Only one Indianapolis 500 exists. Just one. The granddaddy of open-wheel racing – long the bastion of testosterone and male sweat. Up until 1977, no woman had ever qualified for the storied race. No woman that is, until Janet Guthrie. Produced by ESPN films and debuting at SXSW 2019, director Jenna Ricker‘s inspiring documentary Qualified is a testament to the sheer will and courage of Guthrie.

The film opens with super 8mm footage of her driving, and we find that in many respects Guthrie was lucky. Most young women are shooed away from their ambitions by social pressure and family, but she came from an academically-driven household. However, while she attended school to study engineering, she was also jumping out of planes. Literally. She’s lived on the edge since she can remember.

Nevertheless, it’s not until her purchase of a Jaguar XK120 coupe that she begins to race. And you know what? She’s pretty damn good at it. So good that she comes to the attention of Rolla Vollstedt – famed race-car builder and innovator. He tells her that he’ll invest to get her into the Indianapolis 500, and what follows in Ricker’s film is the sad, yet familiar story of gender discrimination.

There are plenty of men who – at the time – dismissed Guthrie with sexist baiting and pure ignorance. Men like Richard Petty and Cale Yarborough. The headlines written during the 1970’s, questioning her stamina or the fear of her getting herself hurt, come like high-speed crashes into wall, disabling the viewer with shaken disbelief. Posterity is a cruel bug, indeed.


Still, Guthrie – then and now – is utterly inspiring. She possesses astounding will and resolve. Where many would have departed, she continues on.
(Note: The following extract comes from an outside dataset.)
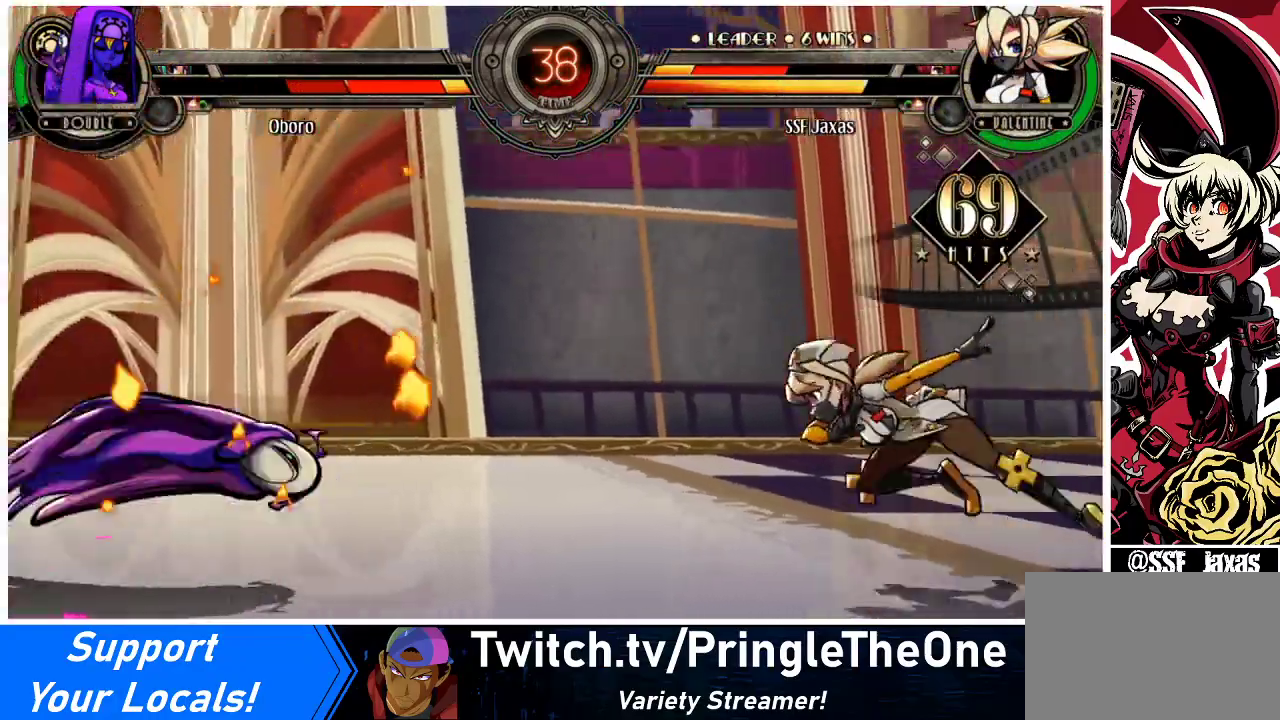
{"buttons": ["DPAD_LEFT"], "events": []}
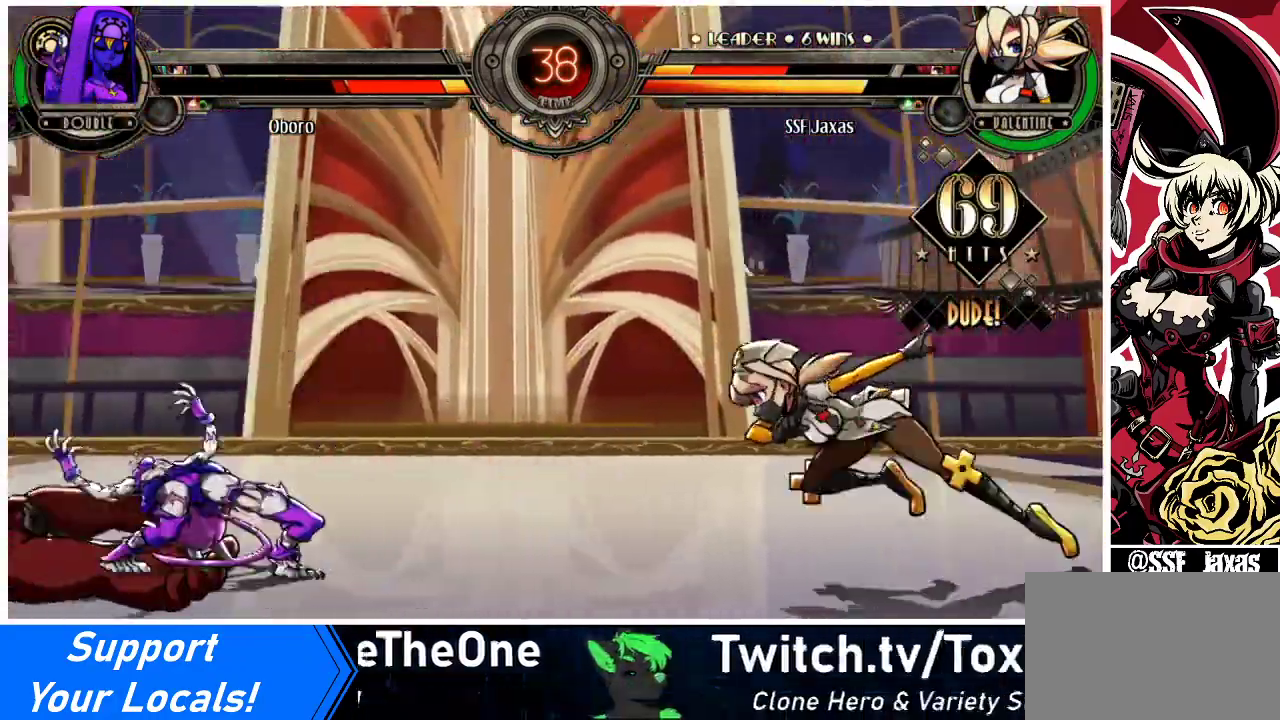
{"buttons": ["DPAD_LEFT"], "events": [[300, "DPAD_LEFT", "up"], [300, "DPAD_RIGHT", "down"], [367, "DPAD_RIGHT", "up"], [400, "DPAD_RIGHT", "down"], [500, "DPAD_LEFT", "down"], [500, "DPAD_RIGHT", "up"]]}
She proves herself in NASCAR and other Indy-Car races in lesser cars and poorer equipment, managing to finish in the top 10 several times.

Her journey is immaculately traced by Ricker, who worked on OJ: Made in America and is currently filming the ESPN Chicago Bulls documentary. We ride in the passenger seat with Guthrie through her deepest trials and tribulations, believing the payoff won’t come for her or us. Not because we hope against it, but to hope would hurt too much when it’s not given.

However, when she does qualify as the first female driver in the Indianapolis 500, the elation is nearly too much to bear – as well as the hurt when her career is taken away. Indeed, the ending will leave you wanting more just as Guthrie did from her racing career. Nevertheless, you’ll also come to appreciate and applaud a woman and athlete’s performance who became an icon and made the world better one left turn at a time.